**DATA SECTION**
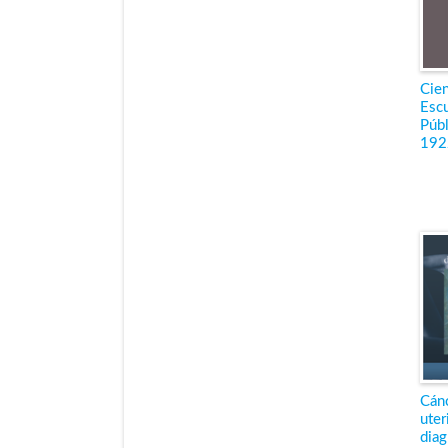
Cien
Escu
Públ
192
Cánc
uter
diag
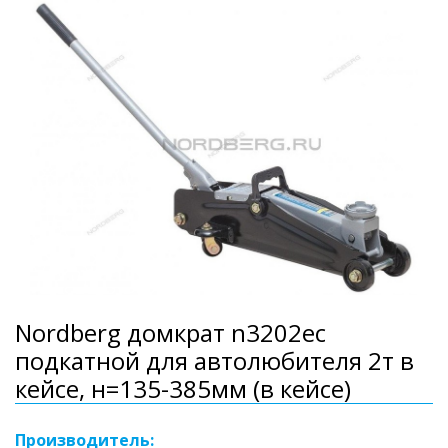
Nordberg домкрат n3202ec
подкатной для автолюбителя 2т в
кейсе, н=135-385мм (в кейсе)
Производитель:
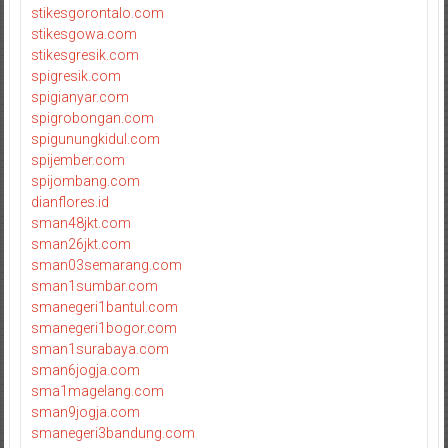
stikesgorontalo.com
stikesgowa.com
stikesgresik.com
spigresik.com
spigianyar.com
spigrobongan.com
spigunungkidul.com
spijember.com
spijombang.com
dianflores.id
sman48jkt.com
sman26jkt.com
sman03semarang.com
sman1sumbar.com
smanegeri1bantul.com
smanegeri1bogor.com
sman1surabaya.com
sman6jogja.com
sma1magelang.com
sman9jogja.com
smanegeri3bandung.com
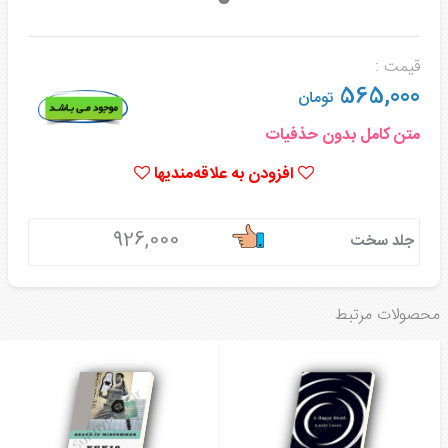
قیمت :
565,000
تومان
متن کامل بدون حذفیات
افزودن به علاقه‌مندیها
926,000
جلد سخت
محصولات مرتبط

==

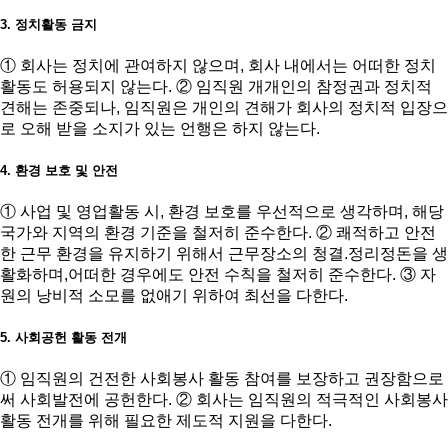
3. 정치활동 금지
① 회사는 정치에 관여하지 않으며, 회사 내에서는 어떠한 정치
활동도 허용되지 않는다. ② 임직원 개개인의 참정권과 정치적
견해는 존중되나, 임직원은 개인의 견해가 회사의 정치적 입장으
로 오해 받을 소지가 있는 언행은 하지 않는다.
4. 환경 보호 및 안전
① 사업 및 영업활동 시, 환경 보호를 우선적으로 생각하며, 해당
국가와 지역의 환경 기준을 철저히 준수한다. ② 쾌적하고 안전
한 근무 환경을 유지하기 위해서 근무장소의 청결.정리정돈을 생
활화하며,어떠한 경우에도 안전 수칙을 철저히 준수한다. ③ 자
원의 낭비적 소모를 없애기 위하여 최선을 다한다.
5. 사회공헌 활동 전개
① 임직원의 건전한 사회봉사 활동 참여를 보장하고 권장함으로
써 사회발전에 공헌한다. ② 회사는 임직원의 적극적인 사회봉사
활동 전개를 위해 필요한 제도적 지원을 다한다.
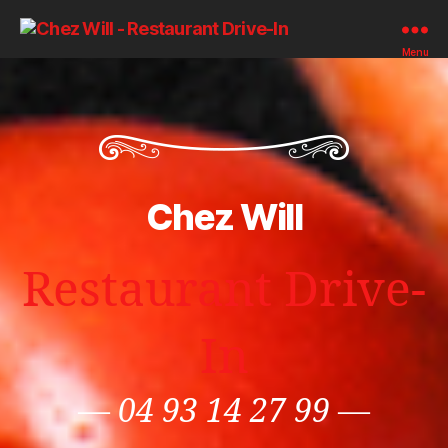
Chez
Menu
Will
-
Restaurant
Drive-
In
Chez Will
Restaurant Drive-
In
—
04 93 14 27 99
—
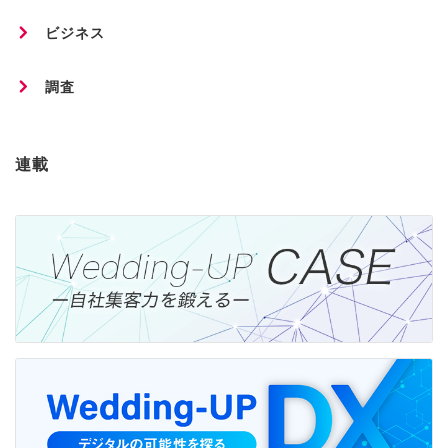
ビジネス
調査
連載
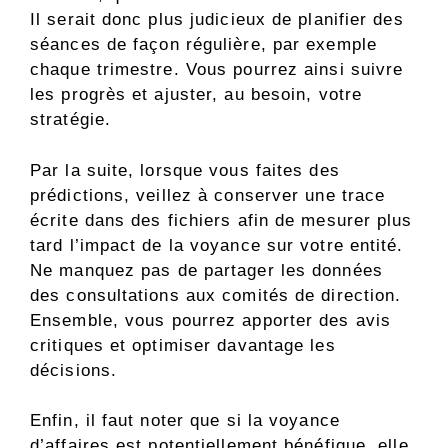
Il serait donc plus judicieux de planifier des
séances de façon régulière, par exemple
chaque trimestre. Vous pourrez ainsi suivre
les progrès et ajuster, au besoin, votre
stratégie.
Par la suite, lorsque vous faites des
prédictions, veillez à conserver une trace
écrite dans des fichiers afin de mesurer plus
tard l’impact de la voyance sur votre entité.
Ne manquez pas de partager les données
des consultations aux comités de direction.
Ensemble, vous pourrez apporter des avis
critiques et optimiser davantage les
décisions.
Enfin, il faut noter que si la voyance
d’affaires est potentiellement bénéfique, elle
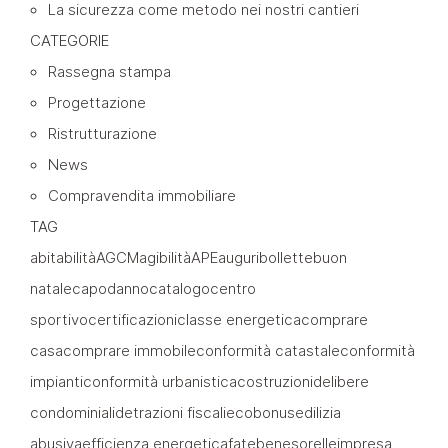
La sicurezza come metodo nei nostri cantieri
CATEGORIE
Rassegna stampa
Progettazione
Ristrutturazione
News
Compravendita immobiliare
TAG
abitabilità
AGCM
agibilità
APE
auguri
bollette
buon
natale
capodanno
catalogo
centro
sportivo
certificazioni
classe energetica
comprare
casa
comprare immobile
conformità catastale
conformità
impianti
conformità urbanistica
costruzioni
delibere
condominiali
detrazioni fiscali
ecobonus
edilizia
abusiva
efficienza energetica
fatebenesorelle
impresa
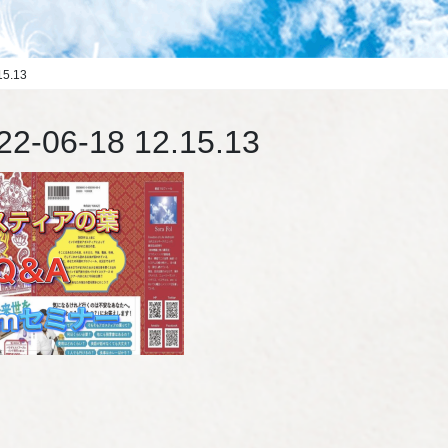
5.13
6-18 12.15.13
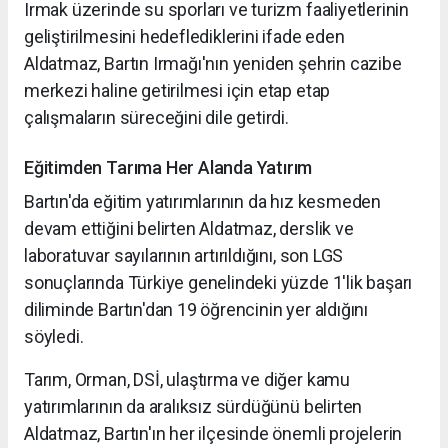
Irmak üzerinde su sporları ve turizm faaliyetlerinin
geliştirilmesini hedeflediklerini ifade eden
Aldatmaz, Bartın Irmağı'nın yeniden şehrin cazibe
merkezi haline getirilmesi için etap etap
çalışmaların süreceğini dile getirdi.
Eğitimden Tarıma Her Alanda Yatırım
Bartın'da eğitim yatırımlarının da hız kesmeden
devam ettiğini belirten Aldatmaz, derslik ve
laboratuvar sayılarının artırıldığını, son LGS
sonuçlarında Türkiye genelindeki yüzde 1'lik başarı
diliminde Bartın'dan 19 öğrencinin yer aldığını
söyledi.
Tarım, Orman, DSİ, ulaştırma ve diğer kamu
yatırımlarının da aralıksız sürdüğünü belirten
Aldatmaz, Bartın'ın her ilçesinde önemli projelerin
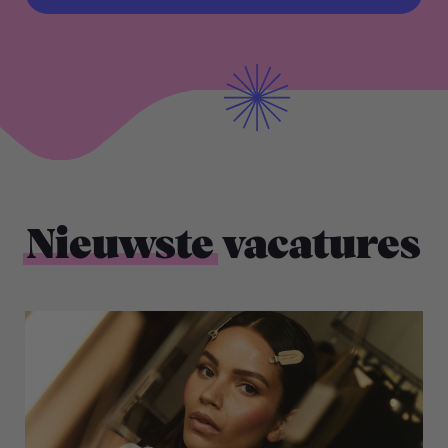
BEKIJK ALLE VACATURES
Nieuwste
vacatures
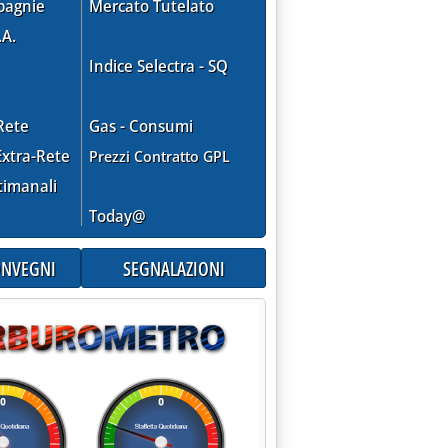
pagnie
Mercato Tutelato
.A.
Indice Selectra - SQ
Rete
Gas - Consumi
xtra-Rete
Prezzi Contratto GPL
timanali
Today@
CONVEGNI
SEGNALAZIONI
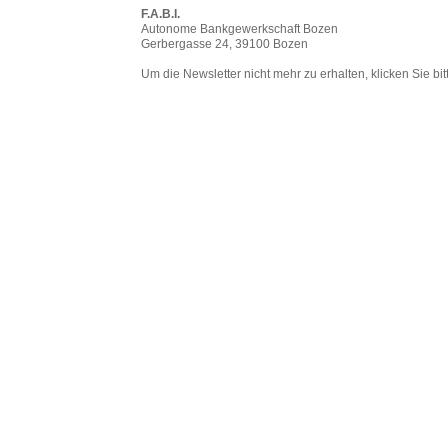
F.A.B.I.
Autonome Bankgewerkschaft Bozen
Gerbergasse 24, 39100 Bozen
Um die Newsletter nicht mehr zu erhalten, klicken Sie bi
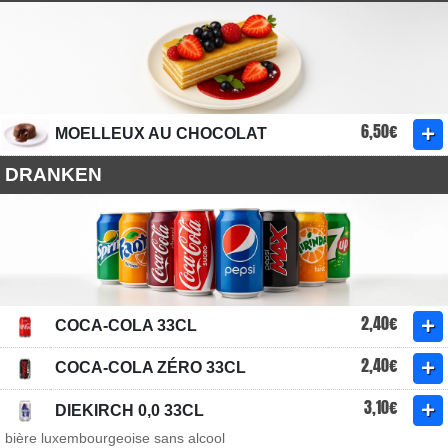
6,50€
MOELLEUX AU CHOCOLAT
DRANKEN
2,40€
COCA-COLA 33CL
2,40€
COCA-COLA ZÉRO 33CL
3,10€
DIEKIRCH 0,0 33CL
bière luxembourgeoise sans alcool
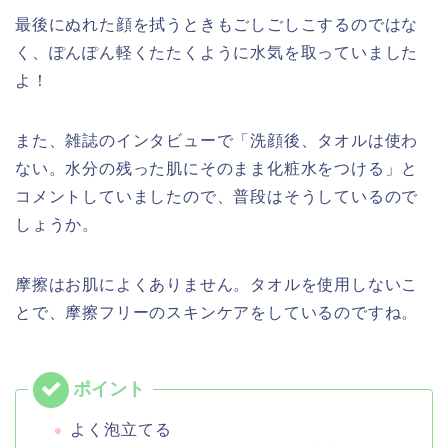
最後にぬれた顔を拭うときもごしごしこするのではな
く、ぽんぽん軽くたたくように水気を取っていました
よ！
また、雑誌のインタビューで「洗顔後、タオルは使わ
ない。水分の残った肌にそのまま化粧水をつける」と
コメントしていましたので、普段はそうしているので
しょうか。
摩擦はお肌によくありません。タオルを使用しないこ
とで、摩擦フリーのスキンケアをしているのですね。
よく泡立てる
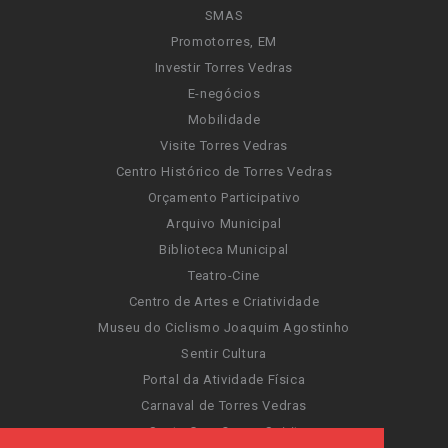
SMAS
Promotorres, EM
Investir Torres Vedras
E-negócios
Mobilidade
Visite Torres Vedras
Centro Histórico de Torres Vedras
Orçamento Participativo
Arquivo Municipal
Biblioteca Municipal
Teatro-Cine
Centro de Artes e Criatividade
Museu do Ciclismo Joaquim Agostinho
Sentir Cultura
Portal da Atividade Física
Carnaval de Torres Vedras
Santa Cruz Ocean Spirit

**HOW TO COMPLETE THIS TASK**
Copy the stretch of the material above from the line containing "Il serait donc" through the line containing "6-18 12.15.13", including both of those lines, and leave the pictures out of your copy.

**TASK SOLUTION**
Il serait donc plus judicieux de planifier des
séances de façon régulière, par exemple
chaque trimestre. Vous pourrez ainsi suivre
les progrès et ajuster, au besoin, votre
stratégie.
Par la suite, lorsque vous faites des
prédictions, veillez à conserver une trace
écrite dans des fichiers afin de mesurer plus
tard l’impact de la voyance sur votre entité.
Ne manquez pas de partager les données
des consultations aux comités de direction.
Ensemble, vous pourrez apporter des avis
critiques et optimiser davantage les
décisions.
Enfin, il faut noter que si la voyance
d’affaires est potentiellement bénéfique, elle
La sicurezza come metodo nei nostri cantieri
CATEGORIE
Rassegna stampa
Progettazione
Ristrutturazione
News
Compravendita immobiliare
TAG
abitabilità
AGCM
agibilità
APE
auguri
bollette
buon
natale
capodanno
catalogo
centro
sportivo
certificazioni
classe energetica
comprare
casa
comprare immobile
conformità catastale
conformità
impianti
conformità urbanistica
costruzioni
delibere
condominiali
detrazioni fiscali
ecobonus
edilizia
abusiva
efficienza energetica
fatebenesorelle
impresa
5.13
6-18 12.15.13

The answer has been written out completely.